DEBWrite: Free Customizable Web-based Dictionary
Writing System
Adam Rambousek, Aleš Horák
Natural Language Processing Centre
Faculty of Informatics, Masaryk University
Botanická 68a, 602 00 Brno, Czech Republic
{rambousek,hales}@fi.muni.cz
Abstract
Today, lexicographers can avail themselves of several commercial and freely distributed dictionary
writing systems (DWS). Nevertheless, there is still a group of users whose requirements are not
satisﬁed by existing DWSs. In various lexicographic forums, there is a growing demand for freely
available DWS that allows customization of the dictionary microstructure. In accordance with such
requests, a new project was developed as part of the DEB (Dictionary Editor and Browser) platform.

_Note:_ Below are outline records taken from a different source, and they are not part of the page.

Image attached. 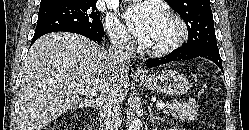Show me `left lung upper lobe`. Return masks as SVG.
<instances>
[{
	"instance_id": "left-lung-upper-lobe-1",
	"label": "left lung upper lobe",
	"mask_w": 249,
	"mask_h": 130,
	"mask_svg": "<svg viewBox=\"0 0 249 130\" xmlns=\"http://www.w3.org/2000/svg\"><path fill=\"white\" fill-rule=\"evenodd\" d=\"M185 21L188 41L183 47H217L210 0H165Z\"/></svg>"
}]
</instances>
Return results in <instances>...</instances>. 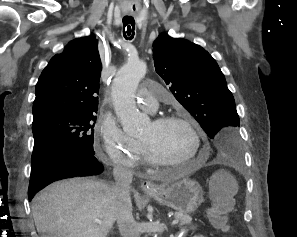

DEBWrite is implemented as a multi-platform web application based on open standards. It allows
users to create and share a new dictionary without any diﬃcult conﬁguration or advanced technical
skills. According to a deﬁned entry structure, the editing form and the public dictionary browser
are generated automatically. DEBWrite supports small and larger team cooperation when working
on the dictionary content. Access rights management for the created dictionary involves three levels
of user roles: a manager, an editor, and a reader. It is possible to publish the resulting dictionary in
various formats, both for human readers, and for external applications (e.g. NLP-related applications
that need to work with lexicographic data). The dictionary may be published in an online form, or
in formats suitable for print preparation.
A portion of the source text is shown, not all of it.